Ликованию не было предела.
Хан подошел к одному из множества больших котлов с вареной кониной. Нанизал на конец кинжала лучший кусок и поднес его Бохурчи, который вместе с остальными военачальниками стоял в улочке жертвенных огней. Это повторилось еще несколько раз: так хан, по древнему обычаю, награждал своих храбрейших воинов.
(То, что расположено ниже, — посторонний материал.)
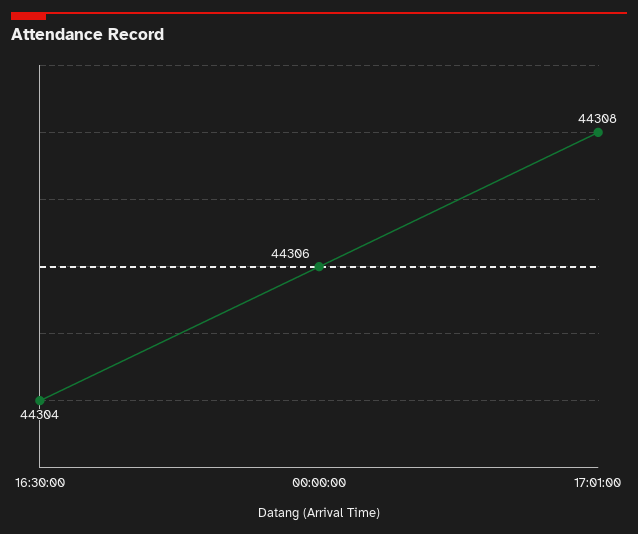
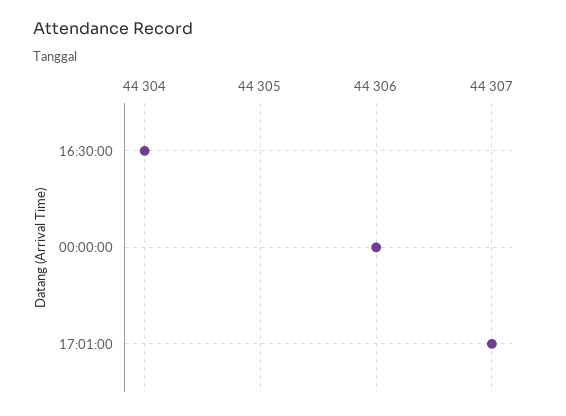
  {
    "16:30:00": 44304,
    "00:00:00": 44306,
-   "17:01:00": 44308
+   "17:01:00": 44307
  }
Потом, призвав всех к спокойствию, властитель сказал:
– Если вы желаете, чтобы я был вашим господином, готовы ли вы все, исполнены ли вы все решимости выполнить то, что я прикажу, прийти, когда я позову, скакать, куда я вас пошлю, и убить каждого, на кого я вам укажу?
– Мы готовы, Ха–хан! – воскликнули вожди, нойоны и военачальники, ибо вопрос был обращен к ним одним.
– Да воцарятся порядок и мир!
Он поднял свой золотой кубок над головой, все благородные последовали его примеру, а народ поднял свои чаши, и радость озарила лето, мужчин, женщин и детей. Зазвучала музыка – били в барабаны, дули в трубы и рога, зазвенели сотни и сотни больших и маленьких колокольцев.